Both motherhood and the desire for more children have proved useful instruments in God’s hands, dissecting and revealing my heart. As I kneel today to pray for a third child, here are three truths that resound:
God doesn’t owe me children
God’s commandment to Adam and Eve was clear: “You may surely eat of every tree of the garden, but of the tree of the knowledge of good and evil you shall not eat, for in the day that you eat of it you shall surely die” (Genesis 2:16-17). Still, the couple ate the forbidden fruit and committed cosmic treason against their Creator (Genesis 3:4-6).
Physical death was among the dreadful consequences of that sin. In Genesis 3:19, God tells Adam: “By the sweat of your face you shall eat bread, till you return to the ground, for out of it you were taken; for you are dust, and to dust you shall return.” God’s Word proves true--Adam and Eve would die.
Yet, even in His judgement, we see God’s unparalleled grace. Our first parents are spared from immediate death. They live to see another day. And they are given many days after that.
God covers them with a garment of His own making and sustains them with a promise--an Offspring would come who would crush the head of the deceiving serpent (Genesis 3:15; 3:21). God ordains life in the shadow of death. Eve is named the mother of the living, she lives to bear children (Genesis 3:20). God is gracious.
Every child born to the fallen progeny of Adam and Eve shouts of God’s unmerited mercy! He owes us nothing but judgement, so which of us can claim the gift of children on the basis of our goodness? Children, like all good gifts, are not earned but are given from above (James 1:17). Our God is in heaven; He does whatever pleases Him and He doesn’t owe me children (Psalm 115:3).
Still, I will pray
Darlene Deibler Rose lived in Indonesia as a missionary in the 1930s. She was captured by the Japanese and imprisoned during WWII. Her book, Evidence Not Seen, tells a remarkable story of God’s kindness and power seen through the instrument of prayer.
Detained in a cell, Darlene witnessed someone smuggling bananas to a fellow prisoner. Barely surviving on meager rations of rice porridge, she was suddenly gripped by the desire for a banana. Everything in her wanted one--she could almost see, smell and taste bananas...so she prayed: “Lord just one banana.” But how could God possibly get a banana to her in a WWII prison?
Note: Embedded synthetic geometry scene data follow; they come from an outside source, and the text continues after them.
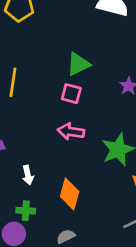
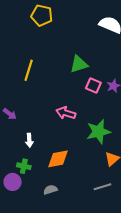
pink square: (71, 94) -> (93, 85), moved
orange diamond: (70, 194) -> (58, 159), turned 55

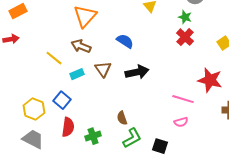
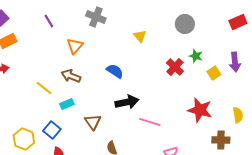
orange triangle: (85, 16) -> (75, 46), size x0.7
green star: (185, 17) -> (196, 56), moved
brown triangle: (103, 69) -> (93, 122), moved
pink line: (183, 99) -> (150, 122), moved

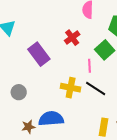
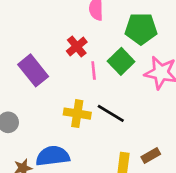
pink line: (89, 66) -> (94, 71), moved

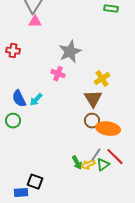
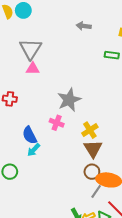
yellow cross: (102, 79) -> (90, 130), moved
blue semicircle: (19, 99) -> (30, 135), moved
gray line: (96, 155) -> (96, 191), moved

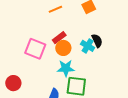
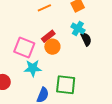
cyan cross: (88, 46) -> (78, 28), moved
cyan star: (66, 68) -> (33, 68), moved

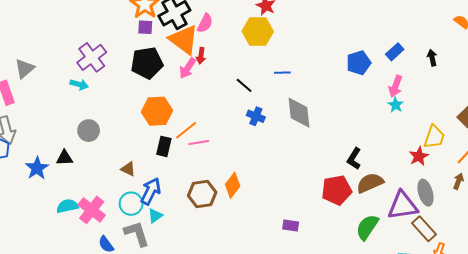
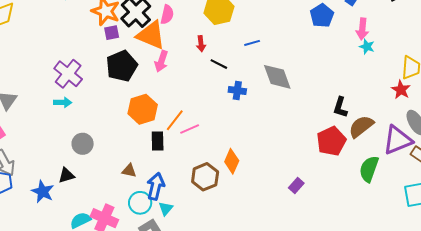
red arrow: (201, 56) -> (201, 44), moved
purple rectangle: (291, 225) -> (296, 186), turned -42

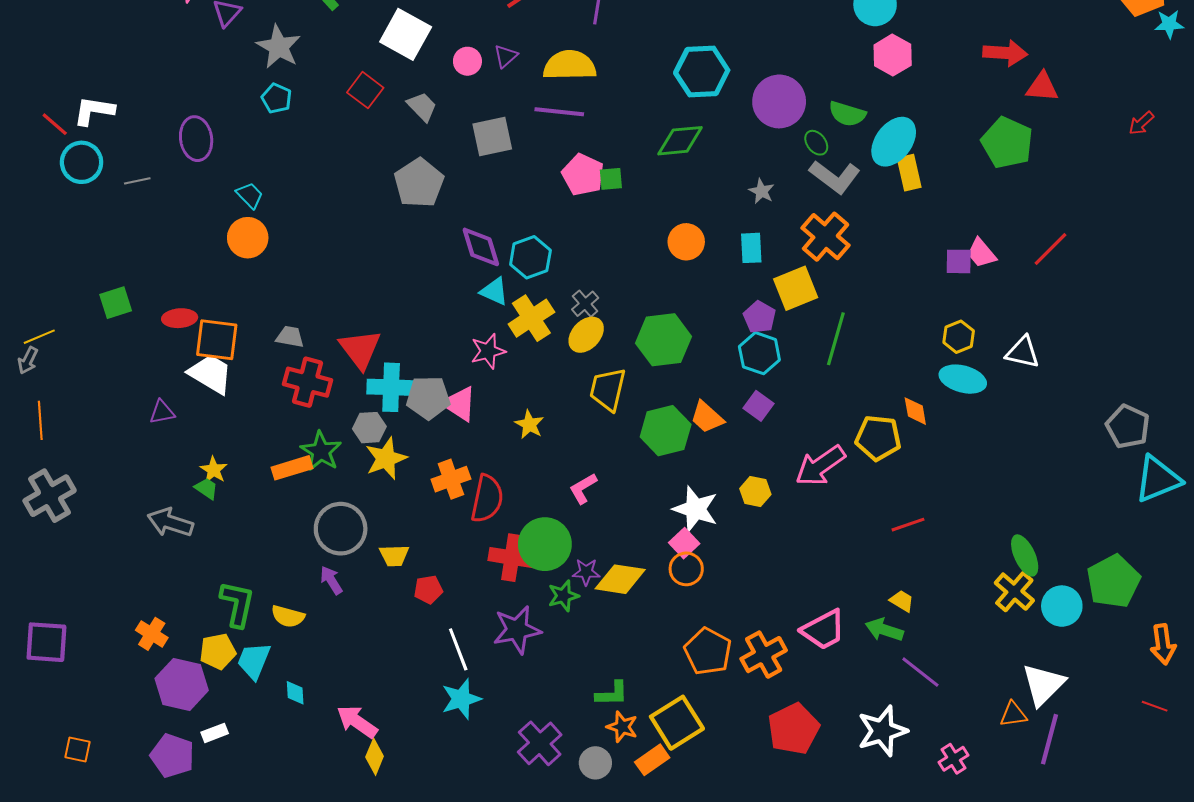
Her brutal guards would sooner kill her than provide such nourishment. Was she wrong to ask for such a thing?
The following day, Darlene was surprised by the visit of a certain camp commander--an unexpected friend. Tears filled the eyes of the commander as he gazed on her emaciated form. He spoke briefly with her and left. Moments after his departure, a guard walked into a her cell and threw a bunch of bananas at her feet. Her friend had managed this favor without her knowledge. Stunned, Darlene counted to find ninety-two bananas...she had prayed for just one.
God is pleased to display His omnipotence and love through the instrument of prayer. I’m reminded here of a sermon by the late James Boise. He explains that while God is sovereign and orders everything according to the counsel of His own will, He nevertheless accomplishes those purposes through means--among which is prayer (Ephesians 1:16).
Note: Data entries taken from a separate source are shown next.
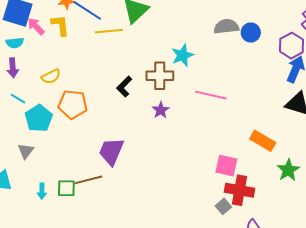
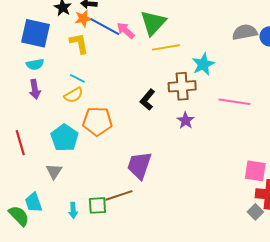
pink arrow: (36, 26) -> (126, 31), moved
yellow line: (109, 31) -> (166, 47), moved
cyan line: (18, 99) -> (77, 78), moved

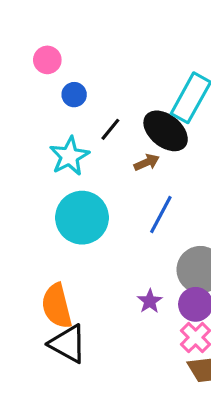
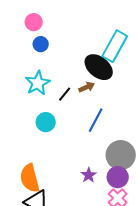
pink circle: (47, 60) -> (34, 22), moved
black line: (110, 129) -> (65, 94), moved
cyan circle: (82, 218) -> (46, 122), size x0.6

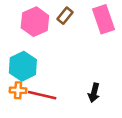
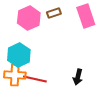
brown rectangle: (65, 16) -> (54, 13), turned 32
orange cross: (18, 90) -> (15, 75), size x1.5

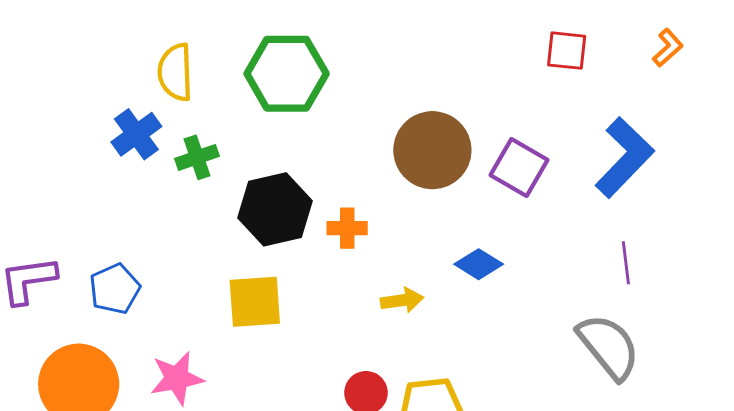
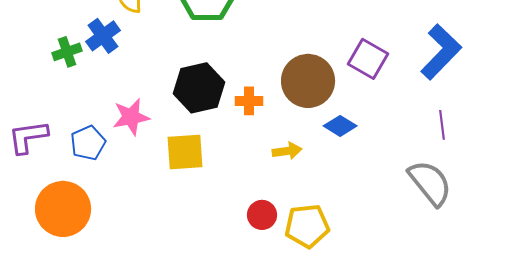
brown circle: (432, 150) -> (308, 81), moved
green cross: (197, 157) -> (67, 52), moved
pink star: (177, 378) -> (131, 117), moved

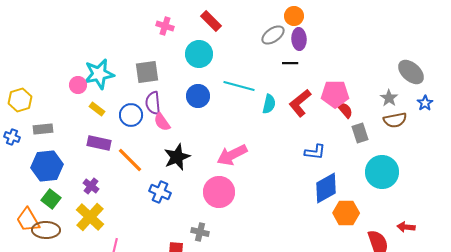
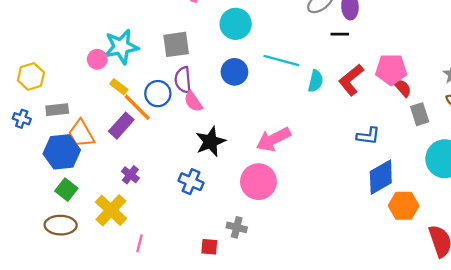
purple rectangle: (99, 143) -> (121, 126), turned -60
orange line: (130, 160) -> (137, 107), moved
purple cross: (91, 186) -> (130, 175), moved
orange trapezoid: (28, 220) -> (81, 134), moved

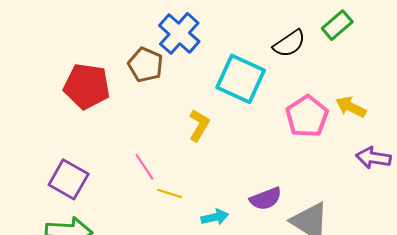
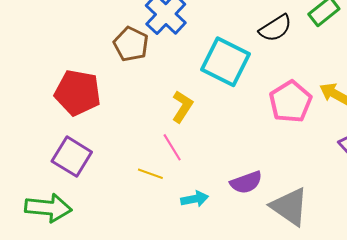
red pentagon: (87, 86) -> (78, 93), moved
pink line: (144, 167) -> (172, 147), moved
purple square: (69, 179) -> (72, 157), moved

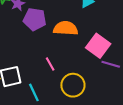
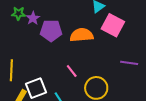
pink square: (98, 46) -> (113, 25), moved

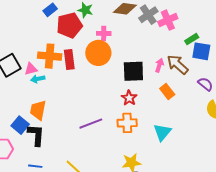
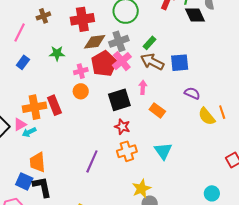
gray cross: (148, 15) -> (119, 41), turned 30
pink cross: (168, 20) -> (122, 61), moved
red pentagon: (69, 25) -> (104, 64), moved
green rectangle: (192, 39) -> (149, 43), moved
orange circle: (98, 53) -> (81, 91), size x0.6
brown arrow: (178, 65) -> (152, 62), moved
purple line: (91, 124) -> (92, 161), turned -30

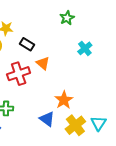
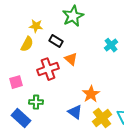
green star: (67, 18) -> (73, 16), moved, size x1.5

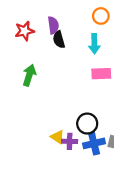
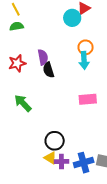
cyan arrow: (94, 44) -> (84, 60), moved
green arrow: (29, 75) -> (23, 103), turned -60
black circle: (87, 124) -> (55, 141), moved

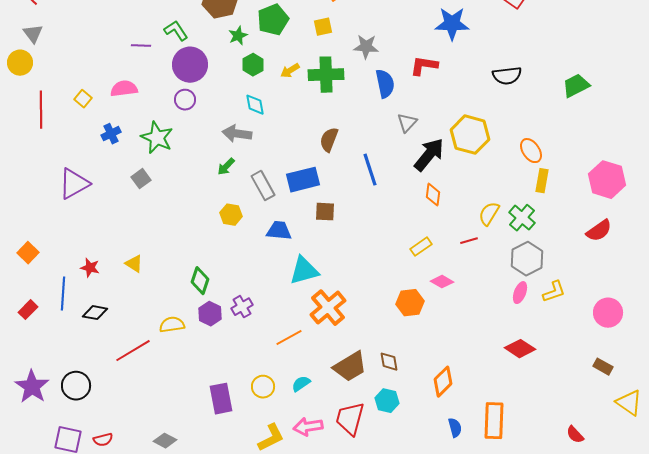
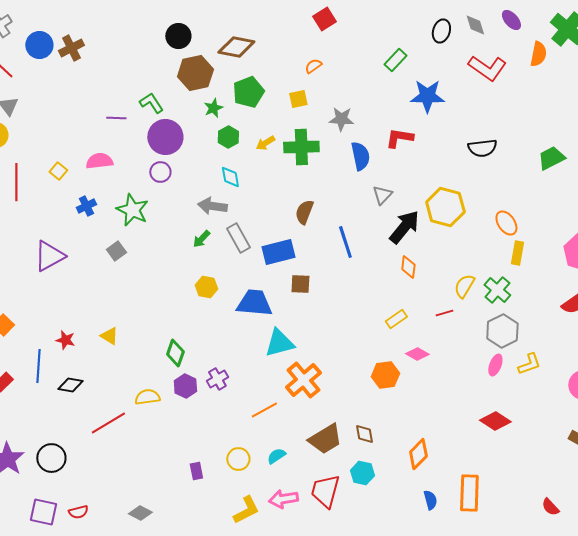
gray rectangle: (263, 186) -> (238, 238), moved
blue trapezoid: (279, 231) -> (254, 303), size x1.4
purple rectangle: (221, 399) -> (196, 471), size x0.6

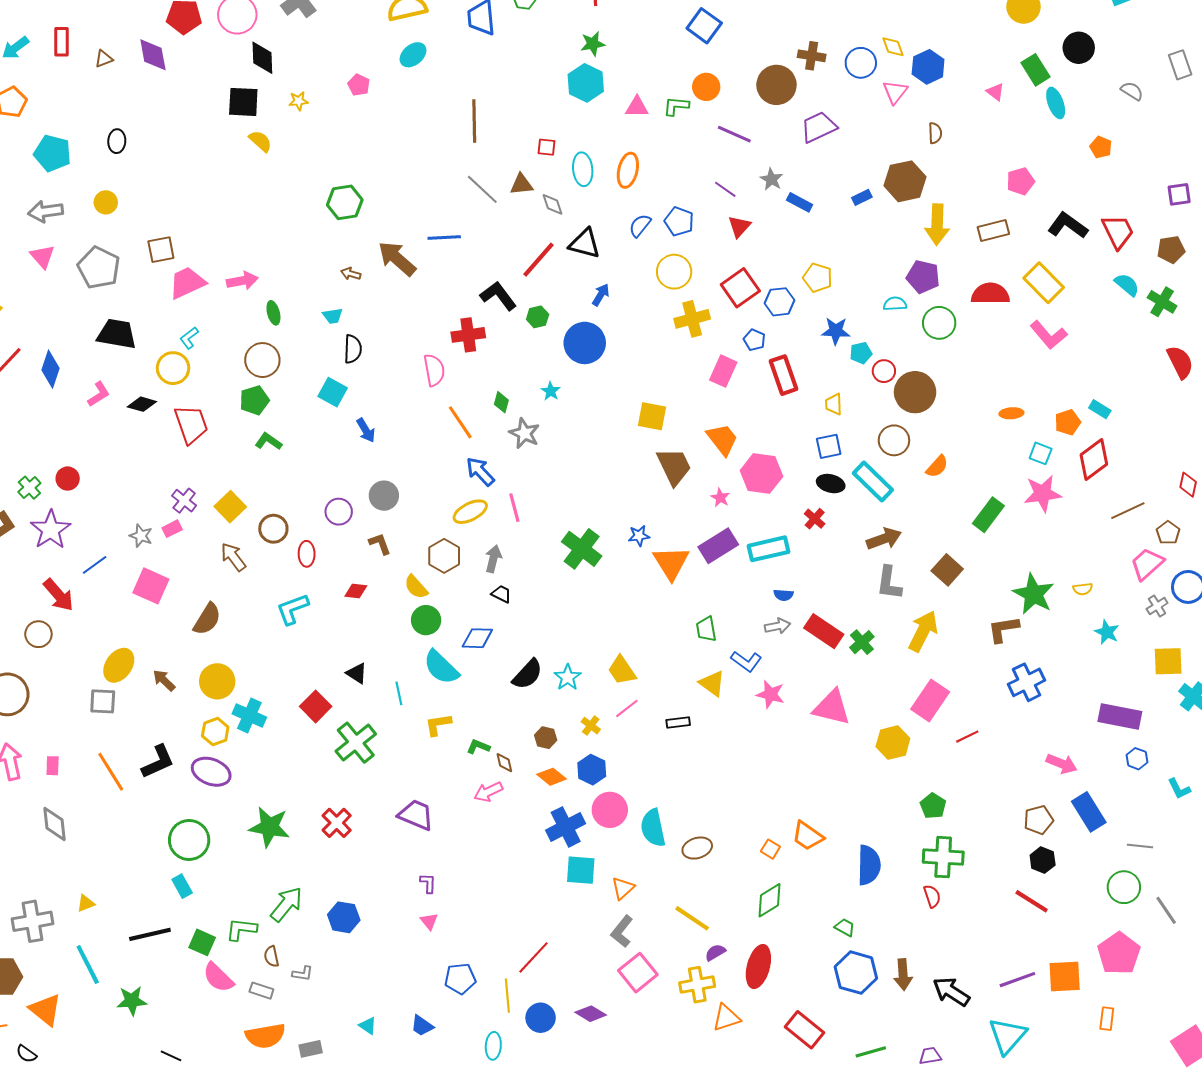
Prayer then is a gracious and glorious privilege for the believer, it makes us laborers in God’s work of fulfilling His purposes on earth, as done in heaven (Matthew 6:10). And because our Father is pleased to work through the means of prayer, we bring everything to Him--from bananas to babies (Philippians 4:6)!
In Everything Give Thanks
God doesn’t owe me children. Yet I will pray. Like Hannah, I will plead to the God who enables conception (1 Samuel 1:9-18). And if the coming months bring a due date or dates marked in red, I will rejoice in the God who has given me two children I do not deserve.
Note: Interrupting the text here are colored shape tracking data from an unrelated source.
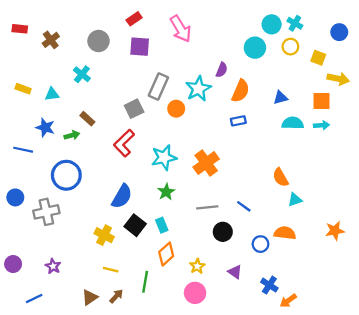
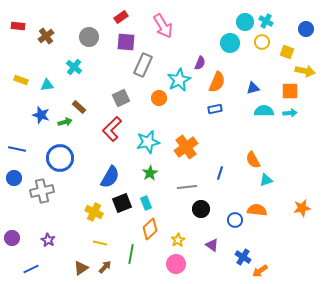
gray rectangle: (158, 86) -> (143, 65), moved
blue line: (23, 150) -> (17, 149), moved
blue line: (244, 206) -> (220, 173), moved, turned 72
black square: (135, 225) -> (122, 203), turned 30

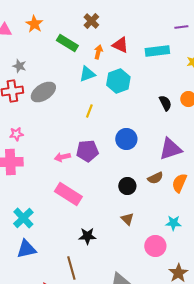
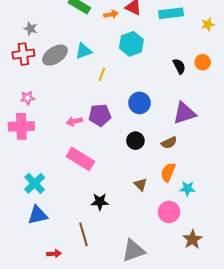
orange arrow: (98, 52) -> (111, 14), turned 64
cyan triangle: (87, 74) -> (84, 51), moved
orange semicircle: (179, 183) -> (168, 172), moved
black circle: (127, 186) -> (135, 141), moved

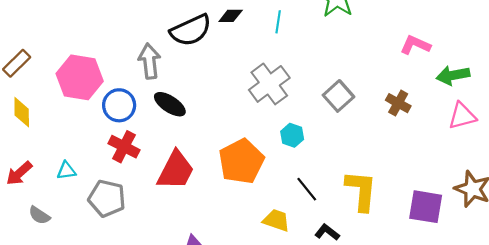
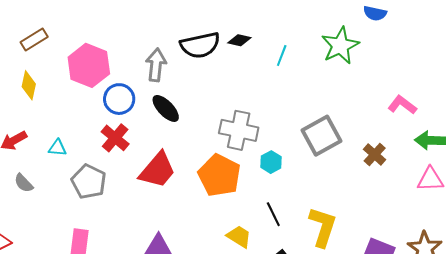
gray cross: (269, 84) -> (239, 130), moved, turned 36
gray square: (338, 96) -> (321, 136), size x1.4
orange pentagon: (241, 161) -> (219, 175), turned -30

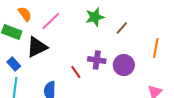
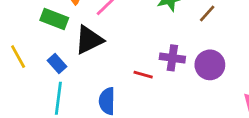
red line: (76, 72) -> (143, 75), turned -40

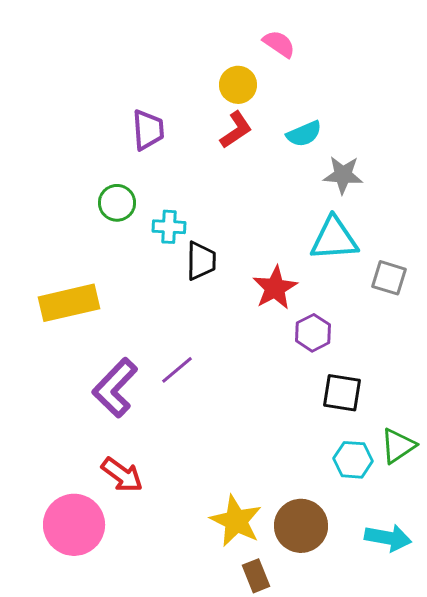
Expectations and realities do not always match. But we do well to cling to the Sovereign Author of our story. He does all things well. Our hopes (deferred and realized) are useful instruments in His hands. A third child may or may not be born to us (or perhaps other children will come in beautifully unexpected ways). Whatever the answer, in everything we will give thanks (1 Thessalonians 5:18).